What’s best for Nederland: Advisory committee tours Highland Park, Langham
NEDERLAND — Highland Park Elementary principal Sissy Yeaman took members of the Nederland ISD Citizens Advisory Committee on a tour this week that showed boxes filled with files stacked up in classroom bathrooms, tight spaces for offices, leaky gym roofs and no adult bathrooms.
The CAC toured Highland Park Elementary and Langham Elementary during the second of six meetings the group has scheduled between September and February.
The committee spent about an hour touring the Highland Park campus Monday, before driving over to Langham for a presentation by members of Nederland ISD and consultant Robert Nicks.
During the tour, members were taken into classrooms, library, administration and coaches’ offices, portable buildings and the gym.
During the meeting at Langham, Assistant
Superintendent Stuart Kieschnick showed the committee pictures of “modern classrooms” and compared them to classrooms within the district.
“Mediocrity is not accepted in Nederland,” he said. “We want our test scores to be the best. When the Nederland Bulldogs take the field, they expect to win. When our band goes to competition, they expect to get superior. That’s not by accident. It’s by doing things the Nederland way. It’s hard work and parents that care.”
Kieschnick said the schools look good on the outside, but it’s what goes on inside the school that matters most.
“Right now, we are in the auditorium at Langham Elementary,” he said. “It is 80 years old. It’s clean. It’s well maintained. There is no doubt about that, but is it the best we can do in Nederland? That’s not for me to answer; it’s for you to think about and come up with as a committee.”
The newest school in the district is Nederland High School, 47 years old.
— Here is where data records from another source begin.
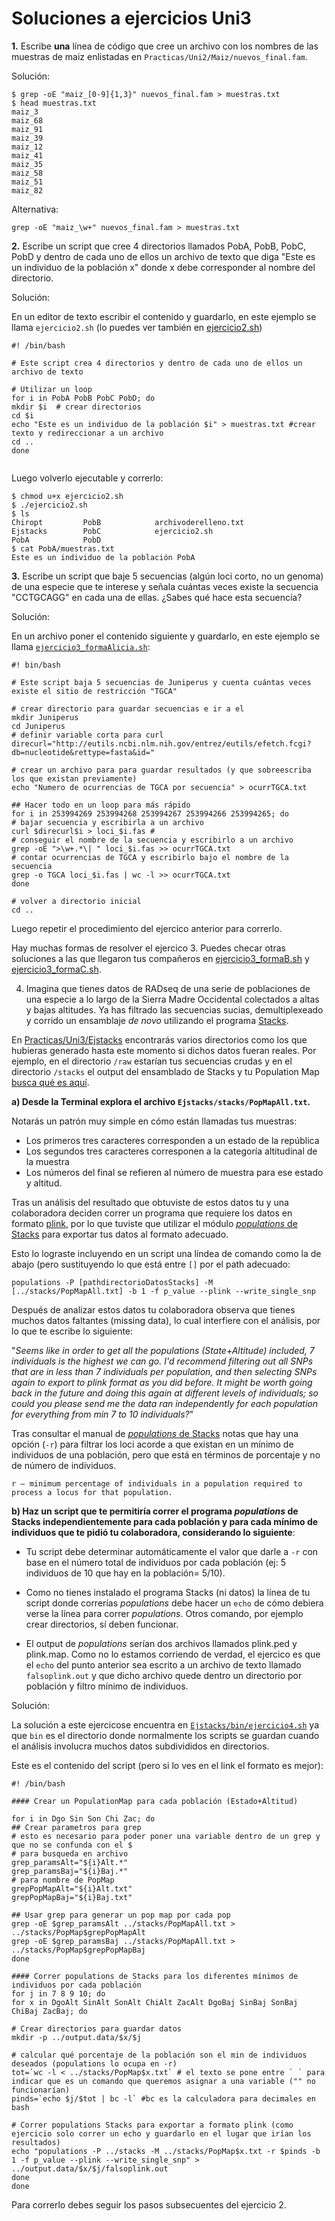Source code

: # Soluciones a ejercicios Uni3

**1.** Escribe **una** línea de código que cree un archivo con los nombres de las muestras de maiz enlistadas en `Practicas/Uni2/Maiz/nuevos_final.fam`. 

Solución: 

```
$ grep -oE "maiz_[0-9]{1,3}" nuevos_final.fam > muestras.txt
$ head muestras.txt 
maiz_3
maiz_68
maiz_91
maiz_39
maiz_12
maiz_41
maiz_35
maiz_58
maiz_51
maiz_82
```

Alternativa:

`grep -oE "maiz_\w+" nuevos_final.fam > muestras.txt`


**2.** Escribe un script que cree 4 directorios llamados PobA, PobB, PobC, PobD y dentro de cada uno de ellos un archivo de texto que diga "Este es un individuo de la población x" donde x debe corresponder al nombre del directorio. 

Solución: 

En un editor de texto escribir el contenido y guardarlo, en este ejemplo se llama `ejercicio2.sh` (lo puedes ver también en [ejercicio2.sh](ejercicio2.sh))


```
#! /bin/bash

# Este script crea 4 directorios y dentro de cada uno de ellos un archivo de texto

# Utilizar un loop
for i in PobA PobB PobC PobD; do
mkdir $i  # crear directorios
cd $i
echo "Este es un individuo de la población $i" > muestras.txt #crear texto y redireccionar a un archivo
cd ..
done
 
```

Luego volverlo ejecutable y correrlo:

```
$ chmod u+x ejercicio2.sh 
$ ./ejercicio2.sh 
$ ls
Chiropt			PobB			archivoderelleno.txt
Ejstacks		PobC			ejercicio2.sh
PobA			PobD
$ cat PobA/muestras.txt 
Este es un individuo de la población PobA
```


**3.** Escribe un script que baje 5 secuencias (algún loci corto, no un genoma) de una especie que te interese y señala cuántas veces existe la secuencia "CCTGCAGG" en cada una de ellas. ¿Sabes qué hace esta secuencia?

Solución: 

En un archivo poner el contenido siguiente y guardarlo, en este ejemplo se llama [`ejercicio3_formaAlicia.sh`](ejercicio3_formaAlicia.sh):

```
#! bin/bash

# Este script baja 5 secuencias de Juniperus y cuenta cuántas veces existe el sitio de restricción "TGCA"

# crear directorio para guardar secuencias e ir a el
mkdir Juniperus
cd Juniperus
# definir variable corta para curl
direcurl="http://eutils.ncbi.nlm.nih.gov/entrez/eutils/efetch.fcgi?db=nucleotide&rettype=fasta&id="

# crear un archivo para para guardar resultados (y que sobreescriba los que existan previamente)
echo "Numero de ocurrencias de TGCA por secuencia" > ocurrTGCA.txt

## Hacer todo en un loop para más rápido
for i in 253994269 253994268 253994267 253994266 253994265; do
# bajar secuencia y escribirla a un archivo
curl $direcurl$i > loci_$i.fas #
# conseguir el nombre de la secuencia y escribirlo a un archivo
grep -oE ">\w+.*\| " loci_$i.fas >> ocurrTGCA.txt
# contar ocurrencias de TGCA y escribirlo bajo el nombre de la secuencia
grep -o TGCA loci_$i.fas | wc -l >> ocurrTGCA.txt
done

# volver a directorio inicial 
cd ..

```

Luego repetir el procedimiento del ejercico anterior para correrlo.

Hay muchas formas de resolver el ejercico 3. Puedes checar otras soluciones a las que llegaron tus compañeros en [ejercicio3_formaB.sh](ejercicio3_formaB.sh) y [ejercicio3_formaC.sh](ejercicio3_formaC.sh).


4) Imagina que tienes datos de RADseq de una serie de poblaciones de una especie a lo largo de la Sierra Madre Occidental colectados a altas y bajas altitudes. Ya has filtrado las secuencias sucias, demultiplexeado y corrido un ensamblaje *de novo* utilizando el programa [Stacks](http://catchenlab.life.illinois.edu/stacks/). 

En [Practicas/Uni3/Ejstacks](../Practicas/Uni3/Ejstacks) encontrarás varios directorios como los que hubieras generado hasta este momento si dichos datos fueran reales. Por ejemplo, en el directorio `/raw` estarían tus secuencias crudas y en el directorio `/stacks` el output del ensamblado de Stacks y tu Population Map [busca qué es aquí](http://catchenlab.life.illinois.edu/stacks/comp/populations.php). 

**a) Desde la Terminal explora el archivo `Ejstacks/stacks/PopMapAll.txt`.**  

Notarás un patrón muy simple en cómo están llamadas tus muestras:

* Los primeros tres caracteres corresponden a un estado de la república
* Los segundos tres caracteres corresponen a la categoría altitudinal de la muestra
* Los números del final se refieren al número de muestra para ese estado y altitud. 

Tras un análisis del resultado que obtuviste de estos datos tu y una colaboradora deciden correr un programa que requiere los datos en formato [plink](http://pngu.mgh.harvard.edu/~purcell/plink/), por lo que tuviste que utilizar el módulo [*populations* de Stacks](http://catchenlab.life.illinois.edu/stacks/comp/populations.php) para exportar tus datos al formato adecuado. 

Esto lo lograste incluyendo en un script una líndea de comando como la de abajo (pero sustituyendo lo que está entre `[]` por el path adecuado:

`populations -P [pathdirectorioDatosStacks] -M [../stacks/PopMapAll.txt] -b 1 -f p_value --plink --write_single_snp`

Después de analizar estos datos tu colaboradora observa que tienes muchos datos faltantes (missing data), lo cual interfiere con el análisis, por lo que te escribe lo siguiente:

"*Seems like in order to get all the populations (State+Altitude) included, 7 individuals is the highest we can go. I'd recommend filtering out all SNPs that are in less than 7 individuals per population, and then selecting SNPs again to export to plink format as you did before. It might be worth going back in the future and doing this again at different levels of individuals; so could you please send me the data ran independently for each population for everything from min 7 to 10 individuals?*"

Tras consultar el manual de [*populations* de Stacks](http://catchenlab.life.illinois.edu/stacks/comp/populations.php) notas que hay una opción (`-r`) para filtrar los loci acorde a que existan en un mínimo de individuos de una población, pero que está en términos de porcentaje y no de número de individuos. 

`
r — minimum percentage of individuals in a population required to process a locus for that population.
`

**b) Haz un script que te permitiría correr el programa _populations_ de Stacks independientemente para cada población y para cada mínimo de individuos que te pidió tu colaboradora, considerando lo siguiente**:

 
*  Tu script debe determinar automáticamente el valor que darle a `-r` con base en el número total de individuos por cada población (ej: 5 individuos de 10 que hay en la población= 5/10). 

* Como no tienes instalado el programa Stacks (ni datos) la línea de tu script donde correrías *populations* debe hacer un `echo` de cómo debiera verse la línea para correr *populations*. Otros comando, por ejemplo crear directorios, sí deben funcionar. 

* El output de *populations* serían dos archivos llamados plink.ped y plink.map. Como no lo estamos corriendo de verdad, el ejercico es que el `echo` del punto anterior sea escrito a un archivo de texto llamado `falsoplink.out` y que dicho archivo quede dentro un directorio por población y filtro mínimo de individuos. 

Solución: 

La solución a este ejercicose encuentra en [`Ejstacks/bin/ejercicio4.sh`](`Ejstacks/bin/ejercicio4.sh`) ya que `bin` es el directorio donde normalmente los scripts se guardan cuando el análisis involucra muchos datos subdivididos en directorios. 

Este es el contenido del script (pero si lo ves en el link el formato es mejor):


```
#! /bin/bash

#### Crear un PopulationMap para cada población (Estado+Altitud)

for i in Dgo Sin Son Chi Zac; do
## Crear parametros para grep
# esto es necesario para poder poner una variable dentro de un grep y que no se confunda con el $
# para busqueda en archivo 
grep_paramsAlt="${i}Alt.*" 
grep_paramsBaj="${i}Baj.*"
# para nombre de PopMap
grepPopMapAlt="${i}Alt.txt"
grepPopMapBaj="${i}Baj.txt"

## Usar grep para generar un pop map por cada pop
grep -oE $grep_paramsAlt ../stacks/PopMapAll.txt > ../stacks/PopMap$grepPopMapAlt
grep -oE $grep_paramsBaj ../stacks/PopMapAll.txt > ../stacks/PopMap$grepPopMapBaj
done

#### Correr populations de Stacks para los diferentes mínimos de individuos por cada población
for j in 7 8 9 10; do 
for x in DgoAlt SinAlt SonAlt ChiAlt ZacAlt DgoBaj SinBaj SonBaj ChiBaj ZacBaj; do

# Crear directorios para guardar datos
mkdir -p ../output.data/$x/$j

# calcular qué porcentaje de la población son el min de individuos deseados (populations lo ocupa en -r)
tot=`wc -l < ../stacks/PopMap$x.txt` # el texto se pone entre ` ` para indicar que es un comando que queremos asignar a una variable ("" no funcionarían)
pinds=`echo $j/$tot | bc -l` #bc es la calculadora para decimales en bash

# Correr populations Stacks para exportar a formato plink (como ejercicio solo correr un echo y guardarlo en el lugar que irían los resultados)
echo "populations -P ../stacks -M ../stacks/PopMap$x.txt -r $pinds -b 1 -f p_value --plink --write_single_snp" > ../output.data/$x/$j/falsoplink.out
done
done
```

Para correrlo debes seguir los pasos subsecuentes del ejercicio 2.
According to a 2012-2013 study by the National Center for Education Statistics, the average age since the construction of the a main school building in the United States is 44 years old putting, all of the Nederland campuses older than average.
Members of the architectural firm IBI were in attendance to answer questions that any committee members might have.
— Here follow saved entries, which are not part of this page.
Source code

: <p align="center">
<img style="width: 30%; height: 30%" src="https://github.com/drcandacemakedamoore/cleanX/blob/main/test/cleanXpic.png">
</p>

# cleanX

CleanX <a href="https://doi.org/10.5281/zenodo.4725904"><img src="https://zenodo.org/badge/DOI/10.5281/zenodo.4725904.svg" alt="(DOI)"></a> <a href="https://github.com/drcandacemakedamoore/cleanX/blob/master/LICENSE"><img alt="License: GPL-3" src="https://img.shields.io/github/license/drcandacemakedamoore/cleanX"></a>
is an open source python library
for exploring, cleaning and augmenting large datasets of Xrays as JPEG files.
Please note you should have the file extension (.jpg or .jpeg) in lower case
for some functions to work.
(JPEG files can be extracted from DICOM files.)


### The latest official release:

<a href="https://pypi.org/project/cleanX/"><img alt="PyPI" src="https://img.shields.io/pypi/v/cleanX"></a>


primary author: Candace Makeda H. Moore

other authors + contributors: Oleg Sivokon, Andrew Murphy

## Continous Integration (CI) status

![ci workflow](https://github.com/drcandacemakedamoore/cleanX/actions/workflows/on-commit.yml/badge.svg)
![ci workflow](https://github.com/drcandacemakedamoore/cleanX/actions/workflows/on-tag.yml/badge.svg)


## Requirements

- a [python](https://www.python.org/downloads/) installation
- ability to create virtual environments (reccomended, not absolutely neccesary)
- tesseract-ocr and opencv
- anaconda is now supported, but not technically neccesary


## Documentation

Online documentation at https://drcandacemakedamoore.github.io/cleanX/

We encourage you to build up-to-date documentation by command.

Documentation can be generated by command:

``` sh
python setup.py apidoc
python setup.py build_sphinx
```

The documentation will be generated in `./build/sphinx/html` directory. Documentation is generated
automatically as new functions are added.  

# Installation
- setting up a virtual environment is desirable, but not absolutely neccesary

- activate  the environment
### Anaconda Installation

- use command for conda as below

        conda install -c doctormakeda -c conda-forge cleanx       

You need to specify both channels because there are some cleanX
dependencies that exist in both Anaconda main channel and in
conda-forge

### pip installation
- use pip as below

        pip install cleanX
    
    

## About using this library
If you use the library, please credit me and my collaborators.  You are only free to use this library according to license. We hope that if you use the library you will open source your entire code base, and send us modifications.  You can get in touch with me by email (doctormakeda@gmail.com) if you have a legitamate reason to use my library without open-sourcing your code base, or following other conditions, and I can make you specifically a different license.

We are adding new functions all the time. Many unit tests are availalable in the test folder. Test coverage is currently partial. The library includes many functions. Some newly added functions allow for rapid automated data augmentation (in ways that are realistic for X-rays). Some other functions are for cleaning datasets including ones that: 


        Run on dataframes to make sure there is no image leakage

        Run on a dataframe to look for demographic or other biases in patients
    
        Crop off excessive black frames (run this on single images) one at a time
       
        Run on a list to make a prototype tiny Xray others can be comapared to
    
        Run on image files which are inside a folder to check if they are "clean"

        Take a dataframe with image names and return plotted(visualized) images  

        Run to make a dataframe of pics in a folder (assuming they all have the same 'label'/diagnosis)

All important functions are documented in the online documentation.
The group is currently working with Bridge City ISD to get a bond and recently built schools for Deweyville and Hamshire-Fannett.
“We’re only looking at the facilities, the furniture and the equipment,” NISD Superintendent Robin Perez said. “A decision will be needed about some of our oldest campus buildings. Do we continue to spend money renovating older buildings, or do we look at new campuses and facilities? Our youngest one is 47 years old.
“You need to look at the facilities closely when we do the tours,” she said. “You need to look at how many outlets it has. How many students can we get in there? What does the furniture look like? That’s going to be the most difficult question there.”